» Data extract:
....................

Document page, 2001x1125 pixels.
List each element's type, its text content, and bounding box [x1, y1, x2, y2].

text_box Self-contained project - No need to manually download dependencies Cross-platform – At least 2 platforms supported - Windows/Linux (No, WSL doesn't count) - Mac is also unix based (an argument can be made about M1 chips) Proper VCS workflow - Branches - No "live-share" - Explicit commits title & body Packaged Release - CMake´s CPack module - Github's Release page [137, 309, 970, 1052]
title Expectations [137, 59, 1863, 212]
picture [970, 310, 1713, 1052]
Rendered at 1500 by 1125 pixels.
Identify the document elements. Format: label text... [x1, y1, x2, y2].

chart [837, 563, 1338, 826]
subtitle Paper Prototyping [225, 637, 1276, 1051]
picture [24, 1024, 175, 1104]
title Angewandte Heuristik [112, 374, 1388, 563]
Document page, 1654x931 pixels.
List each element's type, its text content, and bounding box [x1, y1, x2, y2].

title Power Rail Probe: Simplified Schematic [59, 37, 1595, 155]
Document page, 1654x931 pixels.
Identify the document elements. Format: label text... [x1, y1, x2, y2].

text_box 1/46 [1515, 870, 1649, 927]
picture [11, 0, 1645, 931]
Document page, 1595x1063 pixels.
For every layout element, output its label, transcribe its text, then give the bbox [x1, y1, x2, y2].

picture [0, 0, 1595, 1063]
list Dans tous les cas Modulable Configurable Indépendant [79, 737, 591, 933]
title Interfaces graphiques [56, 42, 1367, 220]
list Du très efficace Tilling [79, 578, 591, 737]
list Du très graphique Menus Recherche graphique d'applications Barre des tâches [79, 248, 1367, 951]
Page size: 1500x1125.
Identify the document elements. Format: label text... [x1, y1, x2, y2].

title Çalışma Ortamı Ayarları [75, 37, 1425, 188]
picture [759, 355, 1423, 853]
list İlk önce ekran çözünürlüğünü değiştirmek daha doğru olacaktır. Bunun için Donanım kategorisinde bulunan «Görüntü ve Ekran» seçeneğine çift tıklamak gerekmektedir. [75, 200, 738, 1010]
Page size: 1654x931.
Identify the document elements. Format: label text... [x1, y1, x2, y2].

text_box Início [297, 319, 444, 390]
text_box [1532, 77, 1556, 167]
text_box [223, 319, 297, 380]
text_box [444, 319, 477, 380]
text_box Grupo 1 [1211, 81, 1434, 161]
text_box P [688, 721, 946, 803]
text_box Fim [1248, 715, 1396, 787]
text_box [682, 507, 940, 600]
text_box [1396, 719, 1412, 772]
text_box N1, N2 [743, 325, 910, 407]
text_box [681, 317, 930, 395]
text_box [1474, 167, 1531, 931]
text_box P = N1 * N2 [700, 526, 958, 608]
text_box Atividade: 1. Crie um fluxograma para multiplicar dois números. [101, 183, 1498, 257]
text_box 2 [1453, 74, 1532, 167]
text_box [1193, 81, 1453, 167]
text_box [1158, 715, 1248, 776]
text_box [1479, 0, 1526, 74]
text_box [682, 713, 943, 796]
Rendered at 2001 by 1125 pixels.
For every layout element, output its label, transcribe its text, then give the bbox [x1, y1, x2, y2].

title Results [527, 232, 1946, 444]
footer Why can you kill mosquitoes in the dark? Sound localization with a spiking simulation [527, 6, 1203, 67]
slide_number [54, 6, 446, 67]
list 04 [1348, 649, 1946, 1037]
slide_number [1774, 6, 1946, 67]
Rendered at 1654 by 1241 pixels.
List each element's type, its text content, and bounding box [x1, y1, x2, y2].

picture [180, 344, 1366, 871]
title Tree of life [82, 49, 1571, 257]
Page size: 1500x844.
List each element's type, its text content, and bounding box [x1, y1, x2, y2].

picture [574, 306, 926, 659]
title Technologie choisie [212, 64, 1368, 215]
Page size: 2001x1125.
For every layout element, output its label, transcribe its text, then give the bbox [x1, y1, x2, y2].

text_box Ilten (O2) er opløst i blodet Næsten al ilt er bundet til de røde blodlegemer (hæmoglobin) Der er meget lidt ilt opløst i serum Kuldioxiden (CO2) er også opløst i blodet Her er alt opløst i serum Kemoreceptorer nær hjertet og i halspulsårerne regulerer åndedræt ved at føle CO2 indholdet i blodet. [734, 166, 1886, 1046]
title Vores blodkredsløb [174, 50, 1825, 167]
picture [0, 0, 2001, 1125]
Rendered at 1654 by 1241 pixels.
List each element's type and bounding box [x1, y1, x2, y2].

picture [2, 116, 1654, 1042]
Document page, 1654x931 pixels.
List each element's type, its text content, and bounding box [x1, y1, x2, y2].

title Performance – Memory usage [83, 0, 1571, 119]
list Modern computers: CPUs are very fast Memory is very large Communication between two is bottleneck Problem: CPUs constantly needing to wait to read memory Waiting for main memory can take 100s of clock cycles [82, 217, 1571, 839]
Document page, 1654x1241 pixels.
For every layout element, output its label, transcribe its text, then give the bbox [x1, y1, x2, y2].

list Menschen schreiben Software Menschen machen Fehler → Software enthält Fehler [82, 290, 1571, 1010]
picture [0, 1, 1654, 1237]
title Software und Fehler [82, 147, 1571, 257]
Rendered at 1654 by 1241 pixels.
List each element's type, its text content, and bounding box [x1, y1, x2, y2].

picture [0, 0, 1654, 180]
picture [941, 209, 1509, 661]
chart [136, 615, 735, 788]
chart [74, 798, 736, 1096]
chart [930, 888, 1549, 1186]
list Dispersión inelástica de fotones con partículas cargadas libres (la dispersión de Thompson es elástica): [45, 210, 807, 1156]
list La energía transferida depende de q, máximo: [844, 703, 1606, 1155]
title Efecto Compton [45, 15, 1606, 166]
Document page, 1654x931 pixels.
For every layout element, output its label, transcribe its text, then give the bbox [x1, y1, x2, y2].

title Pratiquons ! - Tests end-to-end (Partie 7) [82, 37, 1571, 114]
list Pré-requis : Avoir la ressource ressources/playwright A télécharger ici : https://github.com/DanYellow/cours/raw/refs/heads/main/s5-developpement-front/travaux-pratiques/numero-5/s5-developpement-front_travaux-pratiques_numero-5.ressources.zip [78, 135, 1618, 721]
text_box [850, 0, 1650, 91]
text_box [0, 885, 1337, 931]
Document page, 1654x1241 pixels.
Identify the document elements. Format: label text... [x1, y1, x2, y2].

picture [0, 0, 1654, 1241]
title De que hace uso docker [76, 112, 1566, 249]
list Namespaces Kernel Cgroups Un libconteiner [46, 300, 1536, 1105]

....................

» What the task asks: Recast the rows in the part that opens with the line containing "Rendered at 1500 by 1125 pixels." and closes with the line containing "title Angewandte Heuristik" as a two-column CSV headed input and output. Put what each row asks under input and its reply under output, one quoted field each, with line breaks turned into spaces.

» Task result:
input,output
"Rendered at 1500 by 1125 pixels. Identify the document elements. Format: label text... [x1, y1, x2, y2].","chart [837, 563, 1338, 826] subtitle Paper Prototyping [225, 637, 1276, 1051] picture [24, 1024, 175, 1104] title Angewandte Heuristik [112, 374, 1388, 563]"